Entropy findings use rule IDs `high-entropy-hex` and `high-entropy-base64`, both at severity `warning`. They respect `# nosecret` inline suppression and `.secretscanignore` rules.

## Automatic Skips

The scanner automatically ignores:

- .git, .hg, .svn
- node_modules
- Python virtual environments (venv, .venv, env)
- IDE directories (.idea, .vscode)
- Binary files (null-byte detection)
- Large files (over 5 MB by default)
- Common non-text extensions (images, archives, executables)

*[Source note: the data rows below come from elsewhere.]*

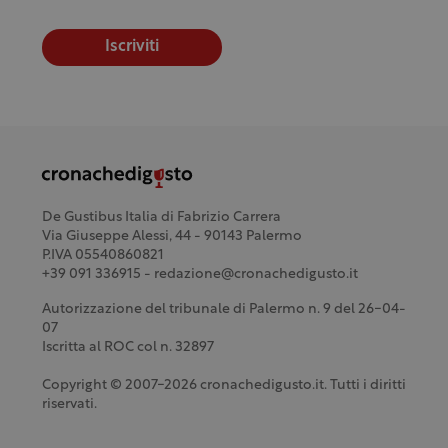
Iscriviti
De Gustibus Italia di Fabrizio Carrera
Via Giuseppe Alessi, 44 - 90143 Palermo
P.IVA 05540860821
+39 091 336915 - redazione@cronachedigusto.it
Autorizzazione del tribunale di Palermo n. 9 del 26-04-
07
Iscritta al ROC col n. 32897
Copyright © 2007-2026 cronachedigusto.it. Tutti i diritti
riservati.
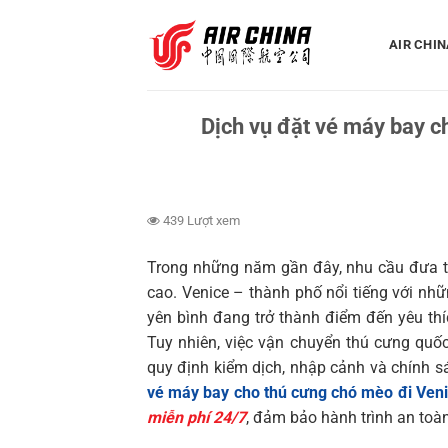
Bỏ
qua
AIR CHIN
nội
dung
Dịch vụ đặt vé máy bay c
439 Lượt xem
Trong những năm gần đây, nhu cầu đưa th
cao. Venice – thành phố nổi tiếng với nhữ
yên bình đang trở thành điểm đến yêu thí
Tuy nhiên, việc vận chuyển thú cưng quố
quy định kiểm dịch, nhập cảnh và chính 
vé máy bay cho thú cưng chó mèo đi Veni
miễn phí 24/7
, đảm bảo hành trình an toàn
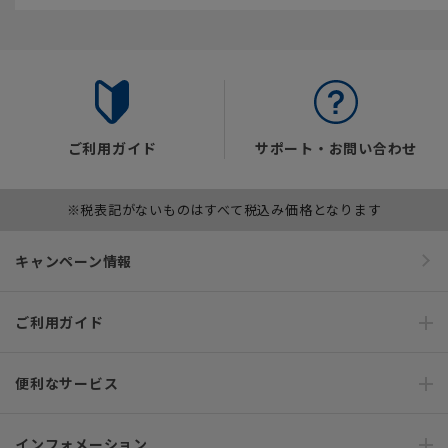
ご利用ガイド
サポート・お問い合わせ
※税表記がないものはすべて税込み価格となります
キャンペーン情報
ご利用ガイド
便利なサービス
インフォメーション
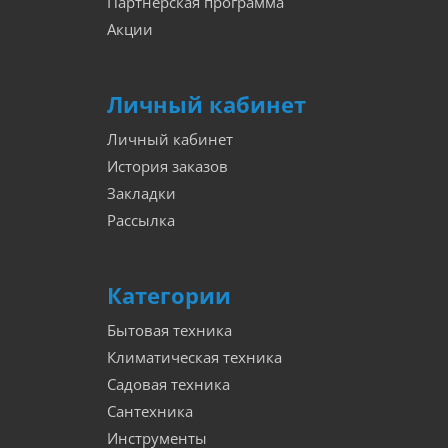
Партнёрская программа
Акции
Личный кабинет
Личный кабинет
История заказов
Закладки
Рассылка
Категории
Бытовая техника
Климатическая техника
Садовая техника
Сантехника
Инструменты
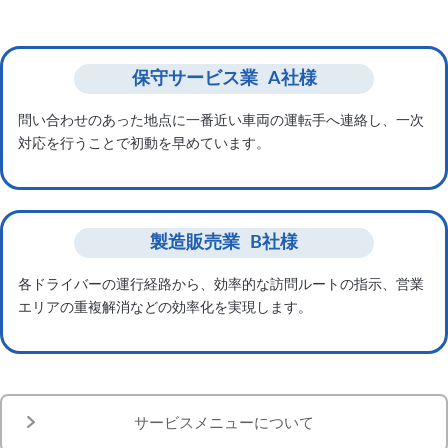
保守サービス業
A社様
問い合わせのあった地点に一番近い車両の運転手へ連絡し、
一次
対応を行うことで初動を早めています。
製造販売業
B社様
各ドライバーの運行経路から、効率的な訪問ルートの指示、
営業
エリアの重複解消などの効率化を実現します。
サービスメニューについて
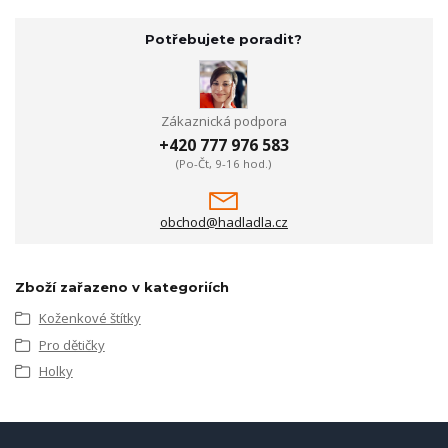
Potřebujete poradit?
Zákaznická podpora
+420 777 976 583
(Po-Čt, 9-16 hod.)
obchod@hadladla.cz
Zboží zařazeno v kategoriích
Koženkové štítky
Pro dětičky
Holky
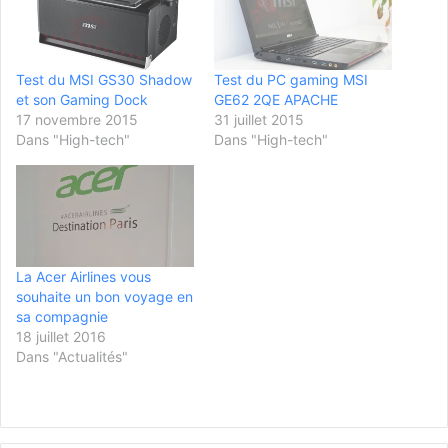
Test du MSI GS30 Shadow
Test du PC gaming MSI
et son Gaming Dock
GE62 2QE APACHE
17 novembre 2015
31 juillet 2015
Dans "High-tech"
Dans "High-tech"
La Acer Airlines vous
souhaite un bon voyage en
sa compagnie
18 juillet 2016
Dans "Actualités"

## Extending Detection Patterns

Detection patterns are defined as `SecretPattern` dataclass instances in:

    src/secret_scanner/patterns.py

Each pattern has a `rule_id`, `name`, `severity`, `pattern` (regex), and `description`. You can add new patterns by appending to the `PATTERNS` list.

## Programmatic Usage

```python
from pathlib import Path
from secret_scanner import scan_directory

matches = scan_directory(Path("."), output_path=None)
for m in matches:
    print(f"[{m['severity']}] {m['rule_name']}: {m['file']}:{m['line']}")
```

## Running Tests

    PYTHONPATH=src pytest tests/ -q

## Contributing

Contributions are welcome.

1. Fork the repository
2. Create a feature branch
3. Add tests for new functionality
4. Open a pull request

## License

This project is licensed under the MIT License. See the LICENSE file for full details.